**Your assignment:**
Only an exact copy of the listing below will do.
### Recorded data
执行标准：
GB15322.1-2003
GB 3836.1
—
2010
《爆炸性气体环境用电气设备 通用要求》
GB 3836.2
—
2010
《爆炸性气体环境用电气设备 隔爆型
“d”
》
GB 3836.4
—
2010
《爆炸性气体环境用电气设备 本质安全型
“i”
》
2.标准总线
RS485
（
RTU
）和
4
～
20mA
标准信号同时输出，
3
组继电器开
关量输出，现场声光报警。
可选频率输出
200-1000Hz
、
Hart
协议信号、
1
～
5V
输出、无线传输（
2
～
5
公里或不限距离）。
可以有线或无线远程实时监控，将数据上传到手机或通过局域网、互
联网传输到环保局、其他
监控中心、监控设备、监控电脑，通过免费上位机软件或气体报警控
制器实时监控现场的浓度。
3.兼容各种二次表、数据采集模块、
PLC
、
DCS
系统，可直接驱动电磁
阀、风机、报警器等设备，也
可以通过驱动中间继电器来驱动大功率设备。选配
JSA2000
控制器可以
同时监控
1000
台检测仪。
######
**Written answer:**
执行标准：
GB15322.1-2003
GB 3836.1
—
2010
《爆炸性气体环境用电气设备 通用要求》
GB 3836.2
—
2010
《爆炸性气体环境用电气设备 隔爆型
“d”
》
GB 3836.4
—
2010
《爆炸性气体环境用电气设备 本质安全型
“i”
》
2.标准总线
RS485
（
RTU
）和
4
～
20mA
标准信号同时输出，
3
组继电器开
关量输出，现场声光报警。
可选频率输出
200-1000Hz
、
Hart
协议信号、
1
～
5V
输出、无线传输（
2
～
5
公里或不限距离）。
可以有线或无线远程实时监控，将数据上传到手机或通过局域网、互
联网传输到环保局、其他
监控中心、监控设备、监控电脑，通过免费上位机软件或气体报警控
制器实时监控现场的浓度。
3.兼容各种二次表、数据采集模块、
PLC
、
DCS
系统，可直接驱动电磁
阀、风机、报警器等设备，也
可以通过驱动中间继电器来驱动大功率设备。选配
JSA2000
控制器可以
同时监控
1000
台检测仪。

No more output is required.